>>>
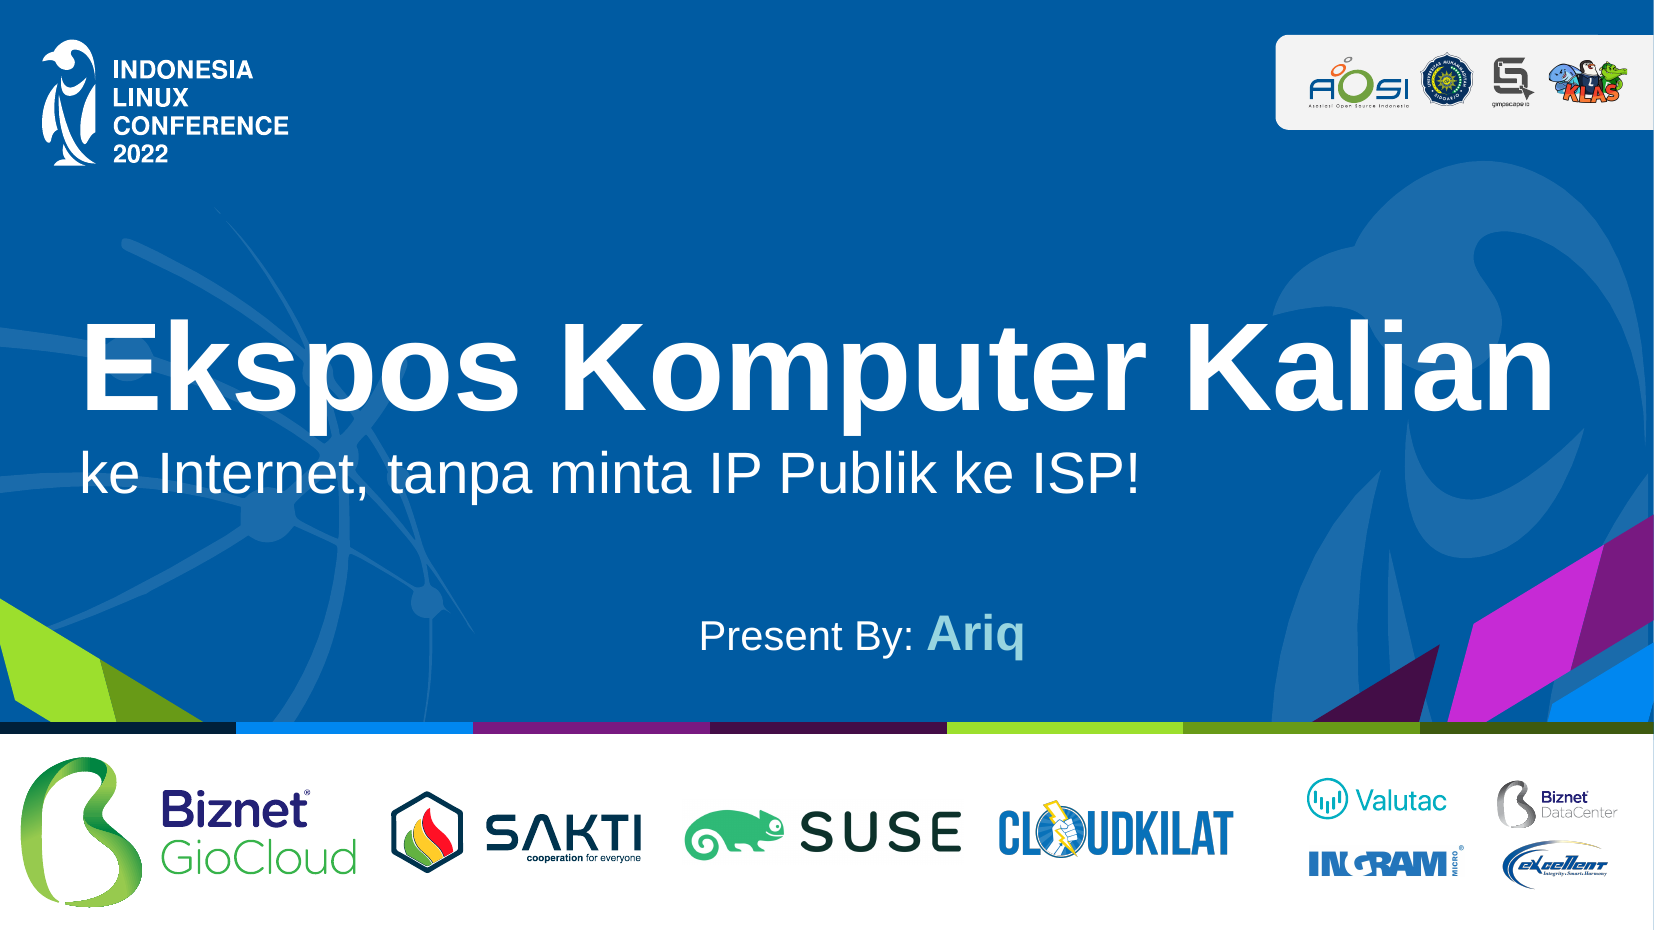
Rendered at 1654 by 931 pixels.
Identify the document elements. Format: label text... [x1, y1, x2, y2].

text_box Ekspos Komputer Kalian ke Internet, tanpa minta IP Publik ke ISP! [79, 116, 1571, 675]
picture [609, 855, 618, 862]
picture [999, 800, 1234, 858]
picture [1496, 840, 1619, 890]
text_box Present By: Ariq [412, 599, 1313, 675]
picture [619, 855, 635, 862]
picture [600, 855, 608, 862]
picture [682, 799, 964, 865]
picture [1420, 52, 1474, 106]
picture [586, 853, 591, 862]
picture [1309, 845, 1465, 877]
picture [1548, 60, 1628, 103]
<<<
• THE REQUEST: Rewrite the records above, changing "document elements" to "slide elements" and leaving everything else unchanged. Omit the pictures from your answer.

• EXERCISE RESULT:
Rendered at 1654 by 931 pixels.
Identify the slide elements. Format: label text... [x1, y1, x2, y2].

text_box Ekspos Komputer Kalian ke Internet, tanpa minta IP Publik ke ISP! [79, 116, 1571, 675]
picture [609, 855, 618, 862]
picture [999, 800, 1234, 858]
picture [1496, 840, 1619, 890]
text_box Present By: Ariq [412, 599, 1313, 675]
picture [619, 855, 635, 862]
picture [600, 855, 608, 862]
picture [682, 799, 964, 865]
picture [1420, 52, 1474, 106]
picture [586, 853, 591, 862]
picture [1309, 845, 1465, 877]
picture [1548, 60, 1628, 103]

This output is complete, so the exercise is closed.